(Work to be completed) Would you give the listing again exactly as written, minus its pictures?

(Material provided)
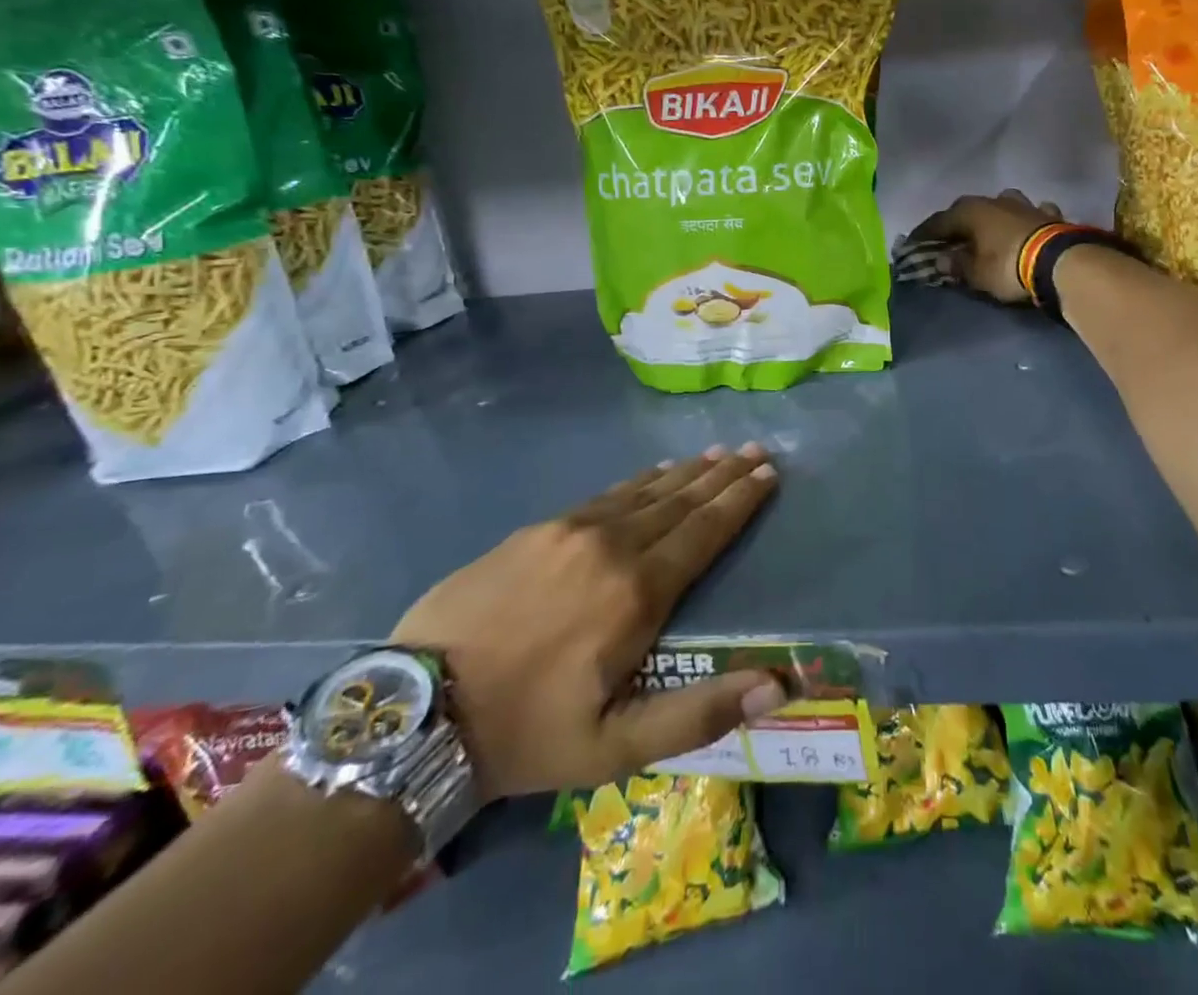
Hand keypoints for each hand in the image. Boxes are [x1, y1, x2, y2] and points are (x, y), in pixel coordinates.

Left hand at [392, 444, 785, 799]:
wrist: (418, 709)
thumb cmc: (527, 733)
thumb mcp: (616, 748)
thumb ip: (700, 713)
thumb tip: (778, 685)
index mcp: (638, 593)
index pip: (705, 532)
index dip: (740, 500)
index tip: (769, 473)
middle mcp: (612, 546)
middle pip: (681, 501)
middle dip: (723, 475)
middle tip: (754, 449)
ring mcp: (571, 531)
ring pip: (645, 492)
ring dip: (687, 472)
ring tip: (717, 453)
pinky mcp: (538, 529)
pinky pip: (606, 495)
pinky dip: (641, 481)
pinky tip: (655, 472)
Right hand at [912, 190, 1063, 304]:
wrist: (1060, 261)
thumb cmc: (1007, 266)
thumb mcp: (976, 273)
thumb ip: (956, 264)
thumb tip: (942, 259)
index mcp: (970, 211)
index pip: (938, 222)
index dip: (924, 234)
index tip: (912, 244)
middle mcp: (994, 200)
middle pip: (968, 210)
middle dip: (957, 223)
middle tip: (949, 239)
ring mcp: (1024, 204)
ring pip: (1001, 204)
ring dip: (993, 216)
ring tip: (988, 230)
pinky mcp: (1049, 214)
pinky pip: (1031, 213)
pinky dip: (1025, 220)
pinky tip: (1026, 226)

(Result below)
Hand keypoints for each hand in the image. Boxes are [x1, y1, x2, y2] and points are (x, y), in pixel coordinates.

Left hand at [392, 444, 785, 799]:
wrist: (418, 709)
thumb cmc: (527, 733)
thumb mcp: (616, 748)
thumb ip: (700, 713)
thumb tip: (778, 685)
index mcp: (638, 593)
index pip: (705, 532)
index dip: (740, 500)
index tip: (769, 473)
middle mcp: (612, 546)
middle pip: (681, 501)
middle dip: (723, 475)
middle tip: (754, 449)
ring mcp: (571, 531)
ring pip: (645, 492)
ring dip: (687, 472)
ring tip: (717, 453)
pinky mcp: (538, 529)
pinky pip: (606, 495)
pinky dip: (641, 481)
pinky tip: (655, 472)
Right hand at [912, 190, 1063, 304]:
wrist: (1060, 261)
thumb cmc: (1007, 266)
thumb mcp: (976, 273)
thumb ip: (956, 264)
thumb tip: (942, 259)
index mcp: (970, 211)
index pip: (938, 222)
index dip: (924, 234)
index tip: (912, 244)
middle mcp: (994, 200)
middle pip: (968, 210)
middle dip: (957, 223)
middle tip: (949, 239)
ring mcp: (1024, 204)
ring pip: (1001, 204)
ring dip: (993, 216)
ring tip: (988, 230)
pinky mcp: (1049, 214)
pinky pip: (1031, 213)
pinky dip: (1025, 220)
pinky tip: (1026, 226)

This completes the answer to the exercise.